Bir anda sorunun çözümlenerek akıcı bir konuşma elde etme hedefinin doğru bir yaklaşım olmadığını vurgulayan Söylemez, şunları kaydetti:
"Bu bir terapi sürecidir. Bu süreçte aileyle işbirliği çok önemlidir. Hem bireyi hem aileyi içine alan bir terapidir. Burada yakınlarına ve çevresine büyük sorumluluk düşmektedir. Örneğin, karşıdaki dinleyici, kesinlikle kişinin takıldığı sözcüğü ya da cümleyi tamamlamamalı, kişinin sözcüğü ve cümleyi tamamlaması beklenmeli. Bu esnada hem takılma anında hem de sonrasındaki süreçte kekemelik yaşayan kişiyle göz teması kurulmalı, temas kesilmemeli. Kişiye, iletişimde bulunması için yeterli zaman ayrılmalı, iletişimin hızlı değil daha yavaş olmasına izin verilmeli."
Kişinin takıldığı anlarda "sakin ol, nefes al, tekrar söyle, heyecan yapma" gibi bildirimlerde bulunulmaması gerektiğine dikkati çeken Söylemez, "Çünkü bu tür bildirimler, kişinin kendini daha çok geriye çekmesine neden olabiliyor." dedi.
"KİŞİNİN KENDİSİNİN TERAPİSTİ OLMASINI SAĞLAMAYA ÇALIŞIYORUZ"
Bu durumun ortadan kalkmasında terapiye başlangıç yaşının önemli olduğuna işaret eden Söylemez, şöyle konuştu:
"Erken dönemde başlayan terapi süreci, daha etkili sonuçlar elde edilmesini sağlıyor.
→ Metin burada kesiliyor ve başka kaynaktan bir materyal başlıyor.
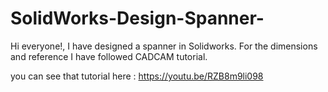# SolidWorks-Design-Spanner-

Hi everyone!, I have designed a spanner in Solidworks. For the dimensions and reference I have followed CADCAM tutorial. 




you can see that tutorial here : https://youtu.be/RZB8m9li098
Bu nedenle de erken tanı, konuşma terapisinde elde edilen başarı oranını artırmaktadır. Kekemeliğin başlangıcından itibaren uzun bir zaman geçtiğinde ise biraz daha bu süreç zorlaşabiliyor. Çocuklarda, genellikle ilk 6 ay kendiliğinden bir iyileşme olması için bekliyoruz, sonraki 6 ayda ise aralıklı olarak kontrol ediyoruz. Ancak belirtilerin üzerinden bir yıl geçtikten sonra kişinin takılmaları hala devam ediyorsa mutlaka dil ve konuşma terapistiyle iletişime geçilmesi gerekiyor."
Terapinin, kekemelik anlarına müdahale edilerek konuşmanın kolaylaştırılmaya çalışıldığı bir süreci kapsadığını anlatan Söylemez, "Bu süreç her kişide farklı seyredebiliyor. Kekemelik, kişinin hayatı boyunca da devam edebilir, bir dönem iyileşip bir dönem tekrar görülebilir. Zaten terapi süreçlerinde de kişiye konuşmayı kolaylaştırmak için çeşitli teknikler öğretiyor ve sonrasında kişinin kendisinin terapisti olmasını sağlamaya çalışıyoruz. Bu durum, özellikle yetişkin kişiler için geçerli." dedi.
Söylemez, sebebinin ve tetikleyen faktörlerin de ne olduğunun bilinmediği kekemeliği, stres, kaygı gibi durumların artırabildiğini sözlerine ekledi.